Drunken Apple Pie

With fall upon us, we are always looking for those side and desserts that pair perfectly with our wild game dinner. This is one of my Favorite desserts that uses fresh apples and of course a little booze! Hopefully you enjoy it as much as we do.

Drunken Apple Pie

Drunken Apple Pie with Bourbon Glaze  

Pie Filling: 

2 pre-made pie crust 

(Or use your favorite pie crust recipe) 

2 tbsp unsalted butter

6-8 apples, mix of your favorite 

½ lemon juiced and zested 

½ cup brown sugar 

½ cup white sugar 

2 tsp cinnamon 

½ tsp salt 

1 tsp vanilla 

½ tsp nutmeg 

1.5 oz Bourbon or Whiskey 

Bourbon Glaze:

1 tbsp Bourbon 

¼-1/2 cup powdered sugar 

Directions: 

  1. Cut and core your apples, you can peel your apples if you like. 
  2. As you cut your apples place in a bowl with lemon juice, toss often to help from browning. 
  3. Add your bourbon and apples to a deep pan or Dutch oven, over medium heat, cover and let apples cook for 5 minutes.

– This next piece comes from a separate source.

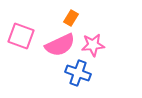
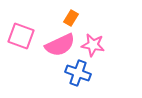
pink star: rotated 15 degrees clockwise
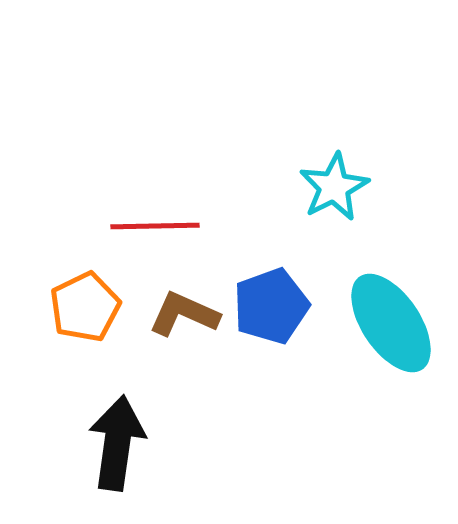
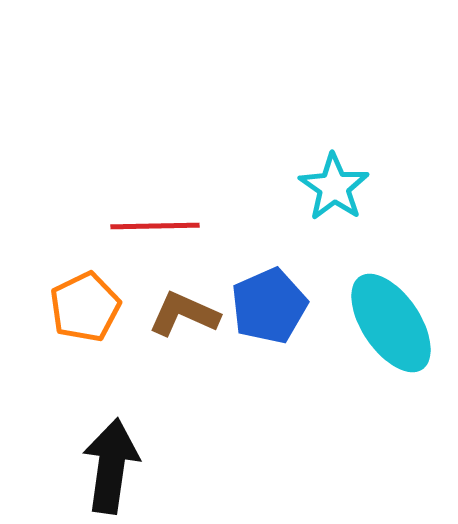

This will soften the apples and juices release. Simmer until liquid reduces by half
  4. Add remaining pie filling ingredients and make sure apples are well covered in seasoning
  5. Set aside to cool 
  6. Roll out your pie crust and place in an 8-9” round pie baking dish, fill with apple pie filling, place your top crust on. You can do a lattice or full top. Just make sure you cut a vent. 
  7. Brush top with egg wash and sprinkle with raw sugar 
  8. Bake at 425º for 20 minutes, then lower heat and bake at 375 for 30-40 minutes until the crust is browned and filling is bubbly. Set pie aside to cool 
  9. In a bowl mix bourbon with ¼ cup powder sugar, whisk until smooth. Add more powder sugar is needed until you get a consistency like glue. 
  10. Fill a piping bag and drizzle over finished pie, serve with ice cream or just enjoy.